Sanders is losing the pillow fight with Clinton
WASHINGTON — The 19th century had the Lincoln-Douglas debates. The 20th century brought Kennedy-Nixon. And now we have just experienced a forensic masterpiece to define our times: the Clinton-Sanders Debate Debate.
This particular rhetorical showdown was not a back-and-forth about issues, appropriately enough, but an argument about whether to debate — and when, and where. It began Jan. 30, when the Bernie Sanders presidential campaign challenged Hillary Clinton to debate him in Brooklyn on April 14.
Clinton suggested the Democrats instead debate in Pennsylvania, on Long Island or in Upstate New York. Sanders accused Clinton of ducking.
Clinton proposed a New York debate on the evening of April 4 — but the Sanders campaign rejected the idea as “ludicrous” because the NCAA basketball championship would be later that night and Syracuse might be playing.
Clinton proposed they debate on ABC’s “Good Morning America” on April 15, but Sanders rejected that, too.
Clinton even acquiesced to the original Sanders demand and offered to debate April 14 in Brooklyn. Sorry, Sanders said. He now had a rally scheduled for that night — and the permit, his campaign said, had been hard to get.
The Sanders campaign countered Sunday by suggesting four other nights — one of them on a weekend, which it previously had said was unacceptable. Clinton summarily rejected those days.
Finally, with New York’s April 19 primary looming, Mayor Bill de Blasio on Monday intervened: If Sanders would debate on April 14, de Blasio tweeted, “I will help you secure any permit you need to ensure your NYC rally can happen too.”
Sanders late Monday acquiesced to debate on the very day and in the very place he proposed two months ago. He could rally another time at his preferred venue, New York’s Washington Square Park — which, by coincidence, was the site Saturday of the International Pillow Fight, in which hundreds of strangers playfully thumped each other with feather-filled sacks.
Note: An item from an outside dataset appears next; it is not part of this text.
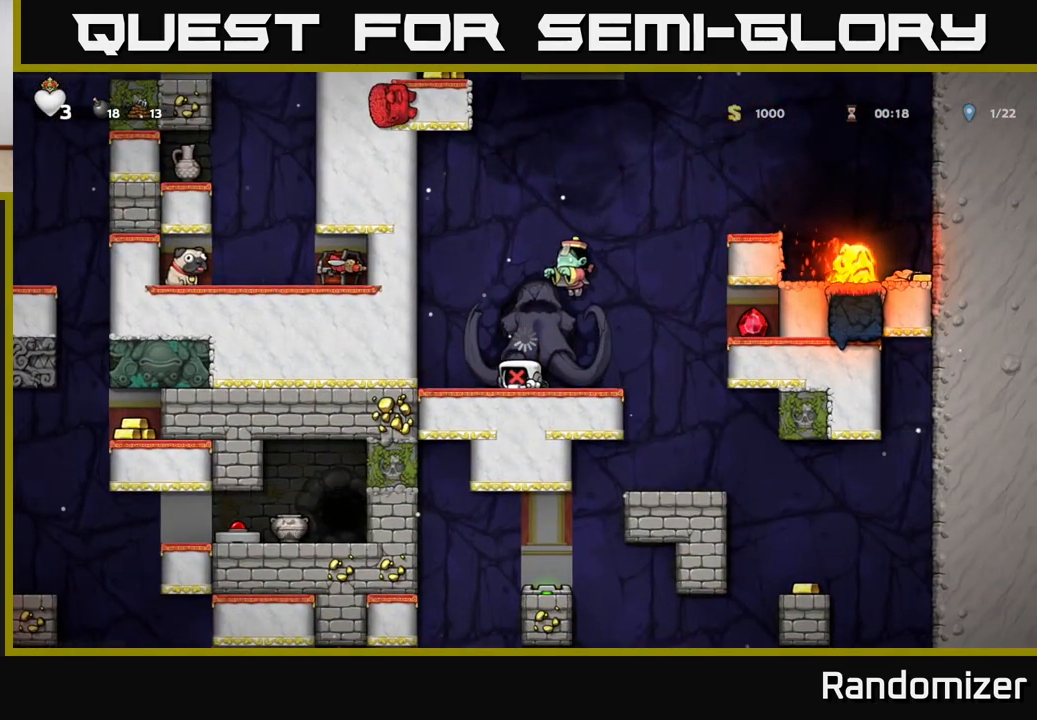
{"buttons": [], "left_stick": "center", "right_stick": "center", "events": [[117, "left_stick", "right"], [417, "left_stick", "center"]]}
This is oddly appropriate, because the Democratic nominating contest generally, like the Great Debate Debate, has come to resemble a pillow fight — a lot of commotion and feathers flying, but the blows don’t have much impact. Sanders long ago ceased to have a meaningful chance of winning the nomination; he would need to win 57 percent of the remaining delegates (or 67 percent, if you include uncommitted superdelegates), which, under the Democrats’ system of assigning delegates in proportion to the vote, simply isn’t going to happen.
And Sanders, to his credit, refuses to attack Clinton on her character, which he would have needed to do to have any chance of winning. He has stepped up his attacks on Clinton’s positions, but his parries, particularly compared with those in the Republican race, are gentle. Sanders therefore can disrupt and annoy Clinton on her way to the nomination, but he can’t beat her.
Top Sanders strategists acknowledged as much in a New York Times article Monday by Patrick Healy and Yamiche Alcindor. They were quoted speaking in the past tense and lamenting what the writers described as “missed opportunities to run an aggressive political operation in 2015 that would have presented more of a challenge to Mrs. Clinton.” Sanders strategist Tad Devine said the “central complication with Bernie is that he never wanted to cross into the zone of personal attacks because it would undercut his brand.”
The Republican National Committee is welcoming the Sanders show as a distraction from the GOP candidates’ fratricide. The RNC, in its daily media summary Monday, emailed a news article reporting that “Clinton is ‘showing flashes of frustration’ as she struggles to put Bernie Sanders away.”
But what does Sanders get from this? The Great Debate Debate shows the futility.
Early in the campaign, he and other Clinton challengers justifiably complained that the Democratic National Committee had limited the number of debates — and hidden them on weekends — to protect Clinton. But even after Clinton, responding to a surging Sanders, dropped her reluctance to debate and agreed to participate in a total of 10, Sanders continued to portray her as hiding.
Friday, he told the New York Daily News that Clinton wasn’t “willing to debate issues of importance to New Yorkers” and that Clinton’s aides were “dragging their feet.”
But when Clinton said she would debate on the day Sanders had proposed, he looked like the dog that caught the car. His campaign protested that Clinton aides were being “disingenuous” because they knew Sanders “already had locked in a park permit for a major rally” that day.
The blow landed with the weight of goose down.